後に寿司屋 はま寿司を運営することになるゼンショー社創業者の小川賢太郎さんは、真面目で頭が良かったため、20歳の時の1968年に東京大学に入ることができました。

当時はベトナム戦争の真っ最中で、南ベトナム政府に資金援助をしたり指揮官を派遣していたが効果がなく、じれったくなったアメリカ軍が「民主主義を守る為 共産国をやっつける」を口実に直接介入し、毎日空爆・陸軍投入を行っていた時代でした。
こちらに伴いアメリカは膨大な軍事支出を行わなくてはいけなくなったり、兵器や食料(兵糧)を調達するために日本や韓国などアジア諸国からそれらを買わなくてはいけなかったので、アメリカから大量のドルが流出してしまいました。ドル流出を危惧したジョンソン大統領が、1967年6月にソ連の首相と会談し 米ソ両国のミサイル開発の制限について話し合いを始めるきっかけをつくって アメリカ軍が戦っている北ベトナム軍に軍事支援をしていると思われるソ連の力をそごうとしたり、自国の負担を軽減するために同盟国に出兵を要請したりしましたが上手くいかず、ドル流出は容赦なく続き アメリカの経常収支はみるみる悪化していきました。
ベトナム戦費の増大により、アメリカ政府が法人税や所得税を引き上げ 特に貧困層に圧力がかかり、1967年にキング牧師などの社会運動家が声を上げ始め、アメリカで大規模な反戦集会が開かれました。そちらが日本の新聞・テレビなどで報道されると、日本国内でもアメリカが宣伝している民主主義って本当に正しいのか という疑念が生まれ、1960年代末は若者を中心に全共闘運動など社会主義活動が盛んになっていた時代でした。

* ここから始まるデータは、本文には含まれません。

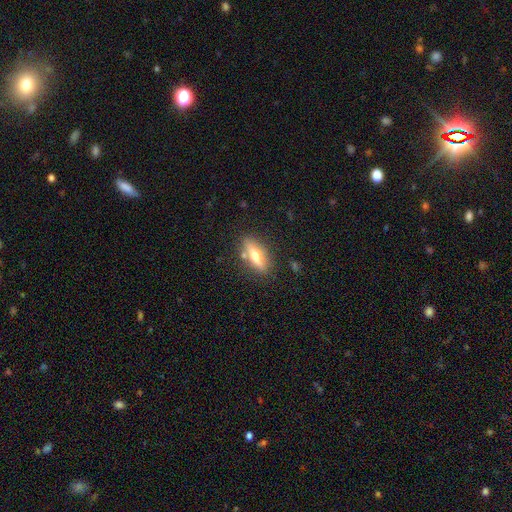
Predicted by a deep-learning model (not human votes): smooth-or-featured: smooth: 50% | featured or disk: 43% | star or artifact: 7%
  merging: none: 80% | minor disturbance: 12% | merger: 5% | major disturbance: 3%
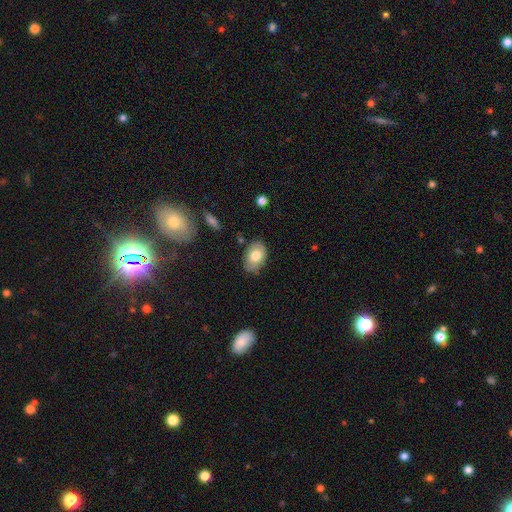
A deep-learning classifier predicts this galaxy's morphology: Smooth or featured? smooth (73%)
How rounded? in between (87%)
Merging? none (78%)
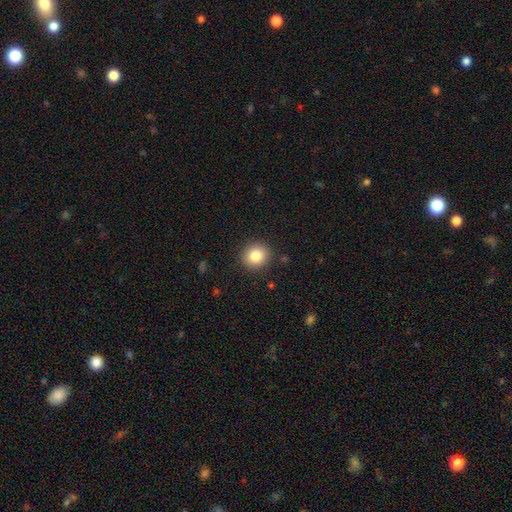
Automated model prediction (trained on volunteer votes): A smooth galaxy with no disk features (84%) that is round (86%). Merging: none (90%).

ベトナム戦争で、アメリカ軍の爆撃により田畑を焼かれ民間人が飢えたり、アメリカ軍がまいた枯れ葉剤により水・農作物が汚染され食の安全が脅かされたと聞いた小川さんは、打倒アメリカ・打倒 国内親米派の全共闘に共鳴し、その中で活動していた一人だったようです。特にこの頃、日本は高度経済成長のまっただ中にあり、環境対策の整備が全く追いついていなかったので公害も沢山発生し、1964年には水俣病の原因が肥料工場の排出するメチル水銀だったと証明され、1971年にはイタイイタイ病の患者・遺族がイタイイタイ病の原因と証明されたカドミウムを放出していた三井金属鉱業を訴え勝訴し、企業に汚染土壌の復元が義務づけられましたが、企業が「イタイイタイ病の一部は自然汚染のせいでもあるから、我々だけの責任ではないですよ」と言い訳をして復元のための費用を出さないなどしたため、なかなか環境改善が進みませんでした。このような問題もあり、企業が強い資本主義は本当に正しいのか という考えが流行った時代でもあったので、小川さんが大学生活を送っていた1960年代末は、全共闘に代表される学生運動が盛んな時代でした。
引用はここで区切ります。